In an earlier interview, you mentioned that the titles of your poems are a balance of one-worders and “obscenely long” titles like the name of your book. How did you know that this particular “obscenely long” title was the right one for your collection?

I decided that this would be the title of the collection fairly early on. The title comes from a poem in the collection. The full meaning of the title, though, didn’t really reveal itself until much later, once the book was picked up for publication. I just liked the sound of the title. I thought it was funny yet also serious, which felt like the spirit of the poems. I realized later that growing up is a perpetual process, not just of finding further possibilities but creating them – these are the central themes of the book. The manuscript really started off as a “pile of poems,” as the phrase goes. It took a long time to transform that pile into a book, from revising the individual poems to deciding on an order for them and revising toward an arc or unifying vision. I had to sharpen the focus, making sure the final versions of the poems really worked together. The title helped, as I kept returning to the question, does this poem add to the meaning of When I Grow Up I Want to Be a List of Further Possibilities? Sometimes, in my head, I would shorten it to just Further Possibilities, because yeah, it is a mouthful.

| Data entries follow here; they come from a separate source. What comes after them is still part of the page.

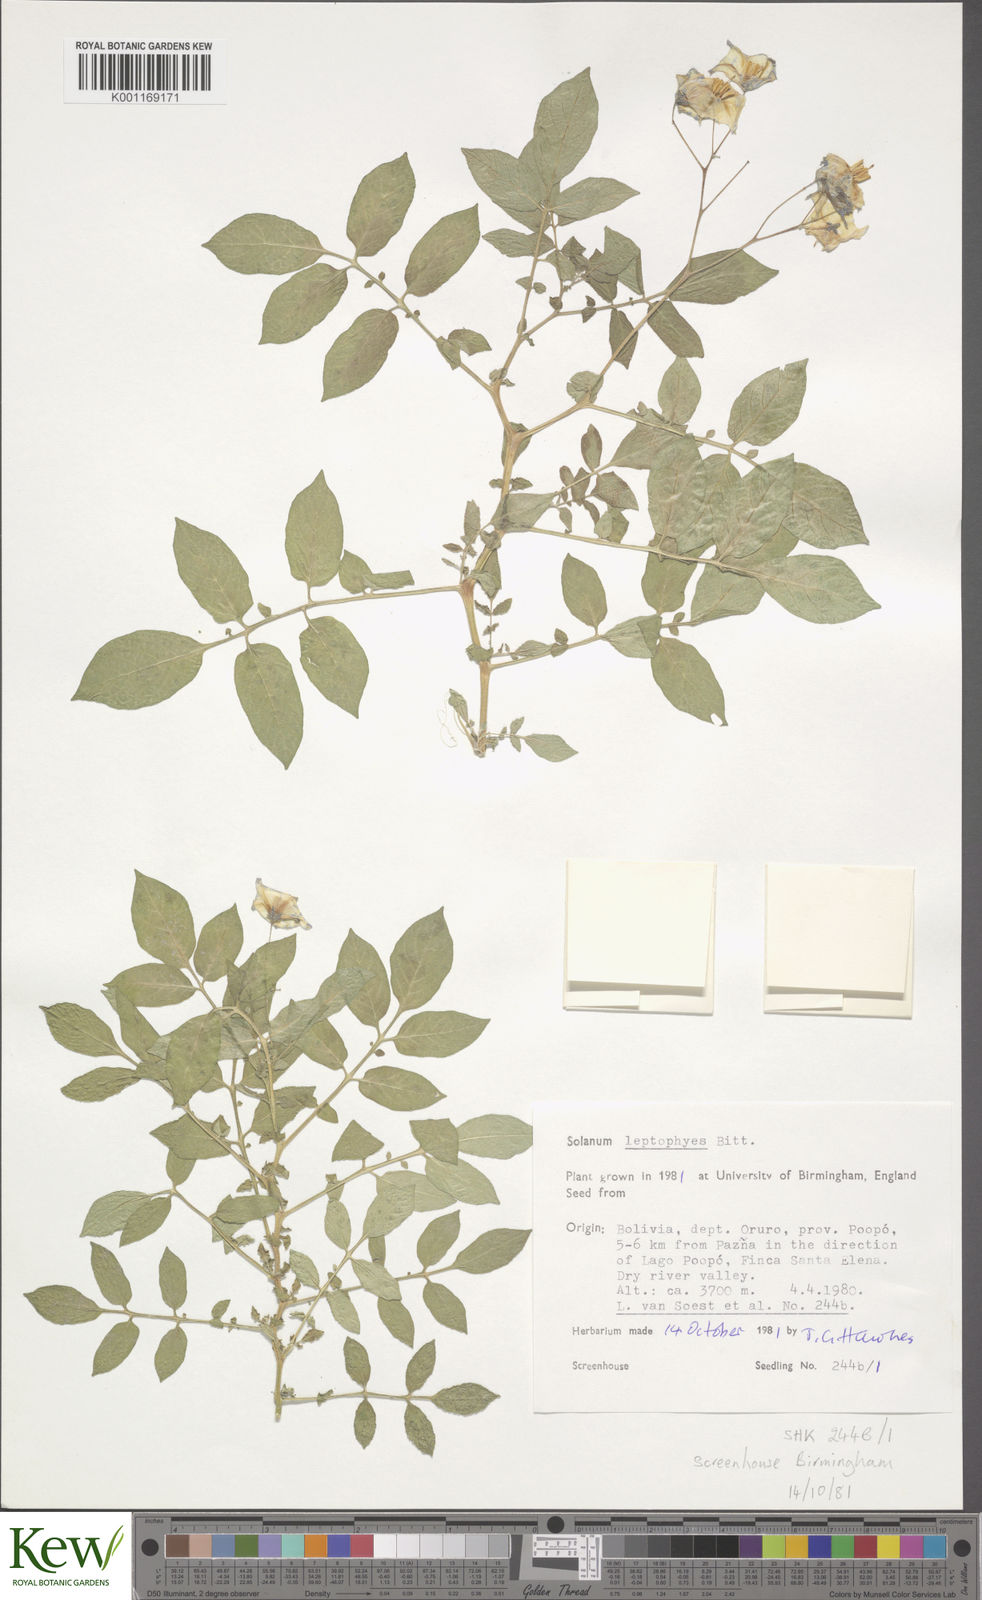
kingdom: Plantae
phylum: Tracheophyta
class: Magnoliopsida
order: Solanales
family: Solanaceae
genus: Solanum
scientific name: Solanum brevicaule
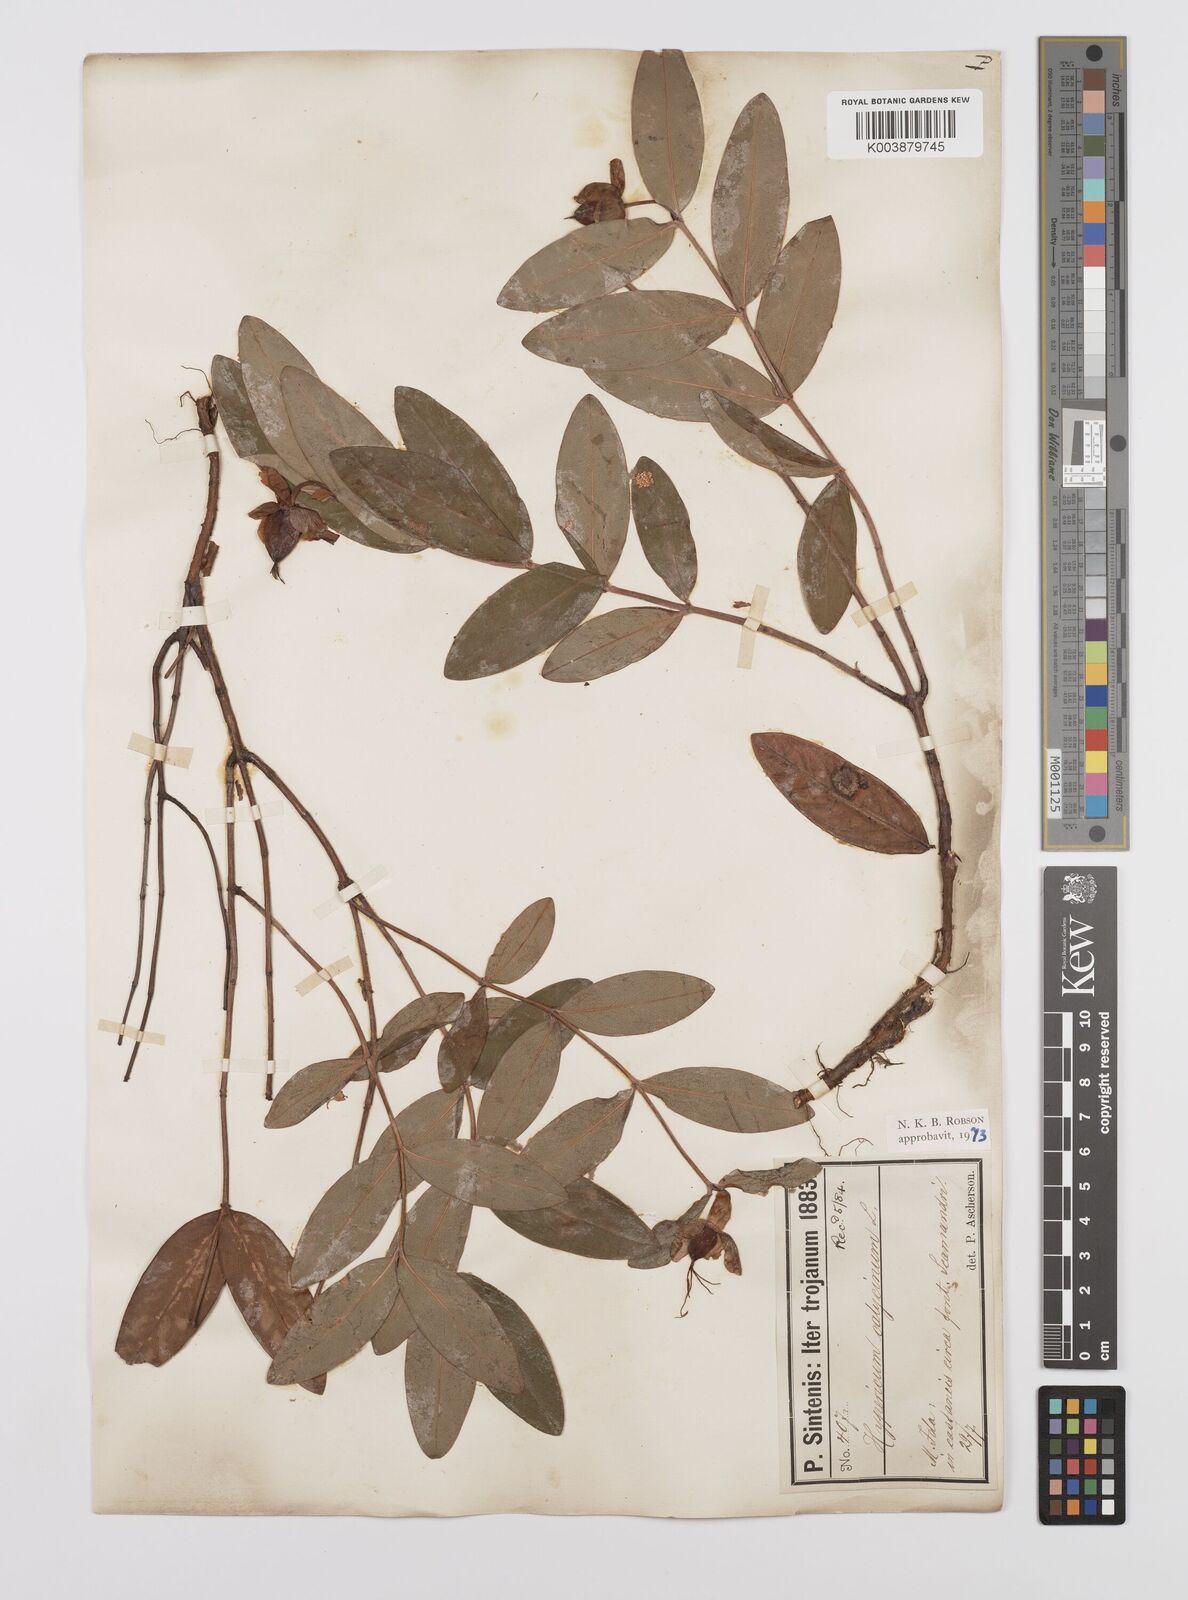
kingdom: Plantae
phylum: Tracheophyta
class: Magnoliopsida
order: Malpighiales
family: Hypericaceae
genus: Hypericum
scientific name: Hypericum calycinum
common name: Rose-of-sharon
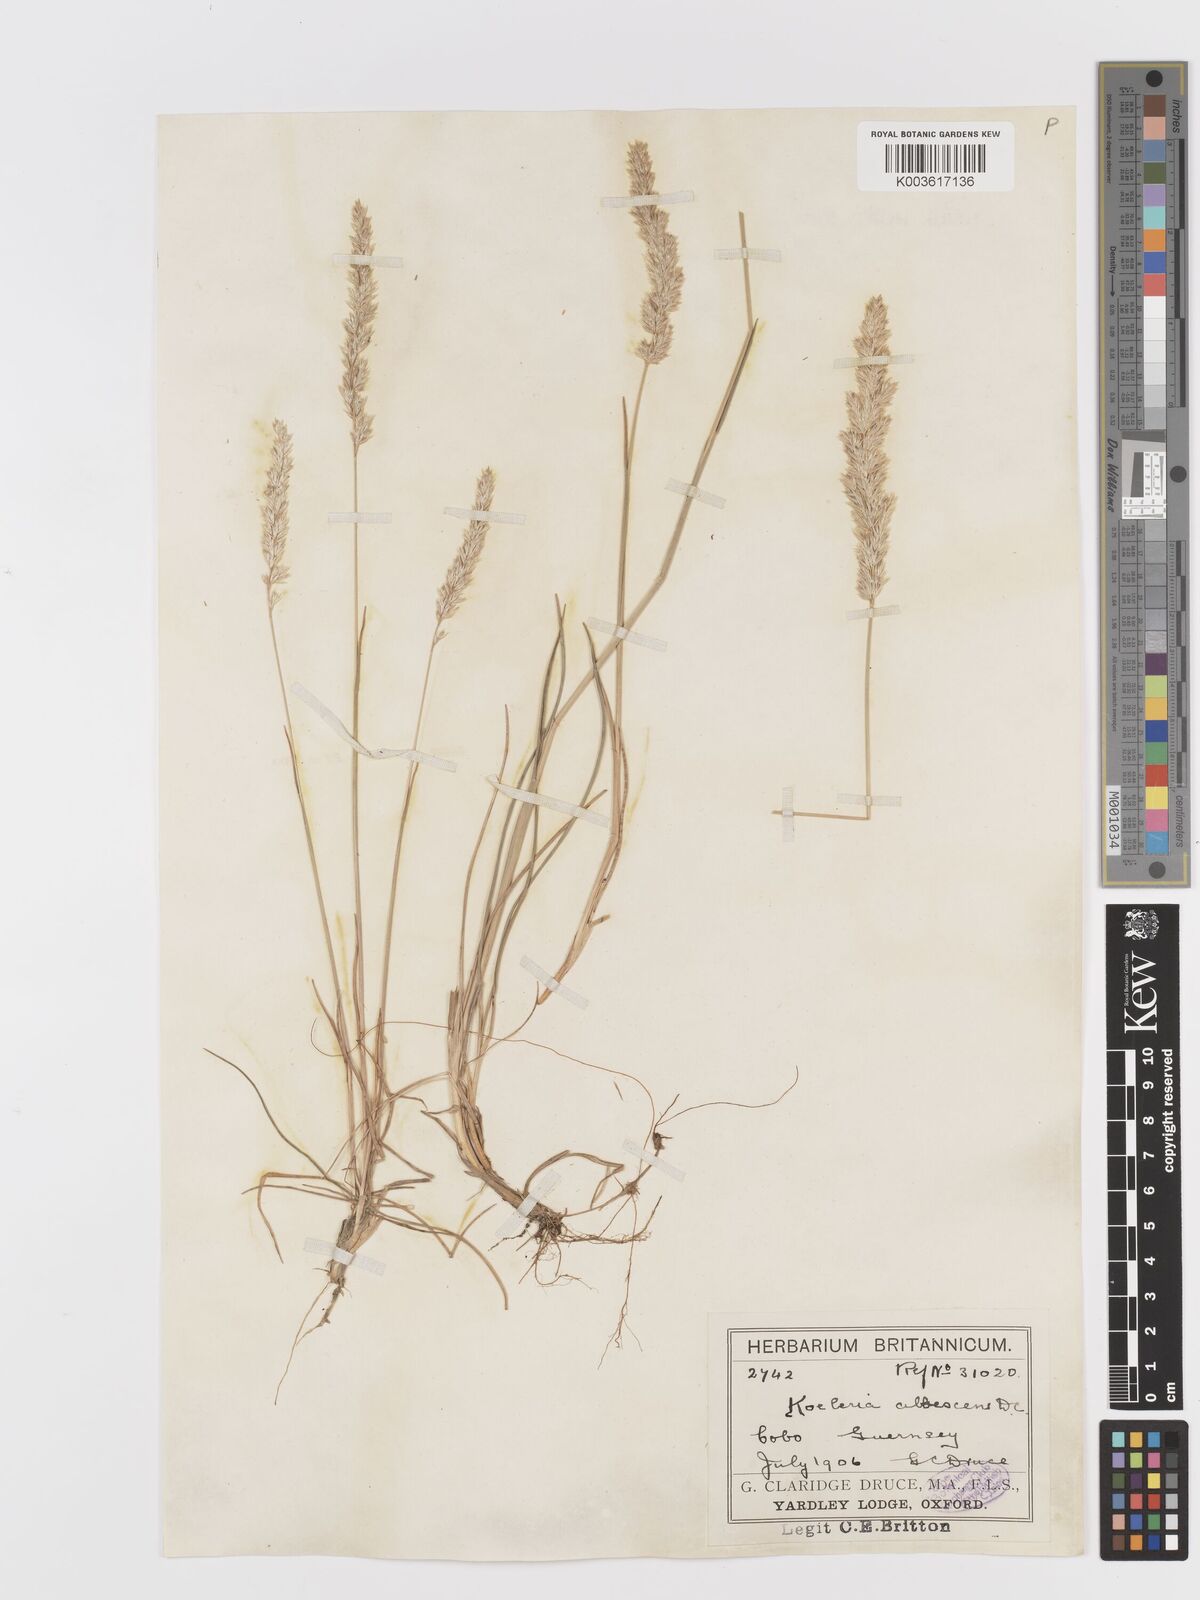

What are you working on next?

A second book of poems, tentatively titled Your Emergency Contact Has Experienced an Emergency. Yes, long titles! This collection explores living in West Texas as a queer Asian American, the loss of my partner’s mother to cancer, the role of education in the era of Trump politics, gun violence, and some strange sources of joy in the face of calamities both personal and societal. I’m also working on some creative nonfiction pieces, but I have less of a sense at the moment how they all fit together, or if they do. Can’t be totally put together 24-7. Sometimes you have to jump in, without knowing, and let your not-knowing push you somewhere new. ∎

When I Grow Up I Want to Be a List of Further Possibilities (BOA Editions, 2017). Featured image by emilykneeter and used under Creative Commons license.